Dedicated to covering the visual arts community in Connecticut.

Thursday, May 19, 2011

Oil and Wax: Sunday opening at Kehler Liddell Gallery

Kehler Liddell Gallery
873 Whalley Ave., New Haven, (203) 389-9555
Joseph Adolphe: New Paintings
Rod Cook: New Work
May 19—June 19, 2011.
Opening reception: Sun., May 22, 3—6 p.m. Artist talk at 3:30 p.m.

Press release

Kehler Liddell Gallery is pleased to present new paintings by Joseph Adolphe that measure the speed, agility and muscularity of two stoic beasts: the horse and the bull. For his third show, Adolphe works in a classic Expressionist style, building exaggerated palettes and movements with his brush and palette knife that relate his unique vision and emotional response to these creatures. At 5 x 5 feet, the paintings make profound impacts on the viewer and reward those who linger long enough to reflect on the freedom and vitality of nature operating at full force.

The new work relates to Adolphe's interest in making paintings that measure the relationship between movement and stillness-- between solid forms and transient, ephemeral forms. A curiosity of "what is real!—or more specifically, how one can pursue the unreal through the real drives his practice.

Adolphe was born in Calgary, Alberta Canada in 1968. He moved to NYC in 1992 to attend the School of Visual arts, where he received an MFA in 1994. His work is in several corporate collections, but mostly in the homes of some very good people. He currently teaches drawing and painting in the Department of Fine Arts at St. John's University in New York, and lives with his wife and six children in the Westville section of New Haven.

Kehler Liddell Gallery is pleased to present new photographs by Rod Cook that convey the subtle role of the pose, jest and gaze in full body portraiture. With references to Art Deco, Art Nouveau, Pre-Raphaelite Renaissance painting, the Classic Pinup, Studio Fashion and Pictorialist Photography, Cookʼs female nudes, draped in rich, exotic fabrics stretch across his compositions in dramatic, choreographed positions that idealize the feminine form. Ranging in size from an intimate 8 x 16 inches to a life sized 36 x 70 inches, his models communicate diverse personas, from the commanding blue-eyed femme fatale to the gentle portrait of a seated woman.

Cook uses his photographs as source material. His inventive process involves applying layers of wax to the surface of each photograph, encasing the image in a soft balm that he hand dyes to highlight specific areas. The use of carefully appointed color references early hand-painted photographs, and acts as a metaphor for the aesthetic preparation of his models.

Cook worked in commercial and fashion photography in New York for the first twenty-five years of his career.

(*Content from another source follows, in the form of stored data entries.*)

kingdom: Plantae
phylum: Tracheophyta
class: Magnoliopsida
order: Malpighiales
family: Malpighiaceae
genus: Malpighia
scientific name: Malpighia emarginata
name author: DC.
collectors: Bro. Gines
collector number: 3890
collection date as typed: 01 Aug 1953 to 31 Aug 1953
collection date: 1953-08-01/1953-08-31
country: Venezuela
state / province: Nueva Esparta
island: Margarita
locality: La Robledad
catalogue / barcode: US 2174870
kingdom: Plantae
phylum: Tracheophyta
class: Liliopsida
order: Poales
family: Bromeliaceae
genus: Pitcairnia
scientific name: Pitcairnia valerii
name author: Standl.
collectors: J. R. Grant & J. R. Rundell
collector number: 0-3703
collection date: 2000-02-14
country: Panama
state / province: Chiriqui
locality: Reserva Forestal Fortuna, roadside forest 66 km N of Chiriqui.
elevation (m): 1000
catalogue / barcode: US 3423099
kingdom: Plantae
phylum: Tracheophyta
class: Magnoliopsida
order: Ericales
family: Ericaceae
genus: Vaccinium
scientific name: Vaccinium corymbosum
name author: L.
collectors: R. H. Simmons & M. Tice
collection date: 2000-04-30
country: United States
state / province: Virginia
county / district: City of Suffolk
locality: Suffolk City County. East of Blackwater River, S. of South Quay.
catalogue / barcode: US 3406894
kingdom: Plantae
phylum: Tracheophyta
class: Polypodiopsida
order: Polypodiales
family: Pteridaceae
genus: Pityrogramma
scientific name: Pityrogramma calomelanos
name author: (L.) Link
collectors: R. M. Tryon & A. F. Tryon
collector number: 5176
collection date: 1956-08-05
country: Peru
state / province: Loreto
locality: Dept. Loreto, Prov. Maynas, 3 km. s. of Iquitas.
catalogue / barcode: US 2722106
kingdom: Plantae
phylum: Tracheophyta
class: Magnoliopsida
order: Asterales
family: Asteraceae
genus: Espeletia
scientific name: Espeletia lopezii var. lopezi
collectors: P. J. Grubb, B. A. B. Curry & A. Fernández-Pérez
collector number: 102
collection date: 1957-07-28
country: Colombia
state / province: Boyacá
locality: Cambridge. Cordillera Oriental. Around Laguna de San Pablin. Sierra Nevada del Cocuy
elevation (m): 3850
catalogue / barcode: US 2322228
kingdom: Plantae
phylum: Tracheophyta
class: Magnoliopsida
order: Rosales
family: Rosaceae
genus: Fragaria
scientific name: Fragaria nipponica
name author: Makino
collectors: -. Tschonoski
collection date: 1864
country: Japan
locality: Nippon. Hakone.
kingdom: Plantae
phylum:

He has had one person shows at galleries in New York, Chicago, Los Angeles, Petaluma, Houston, New Orleans, Aspen, Woodstock, Norwalk, and New Haven. His work is represented in the Graham Nash, University of Chicago, and the Cherye R. and James F. Pierce Collections. He has been published in BXW Magazine, 21st, The Journal of Contemporary Photography, Photo Design Magazine, Popular Photography Annual, Photo District News and In Celebration of Light. He currently lives and works in Bridgeport, CT.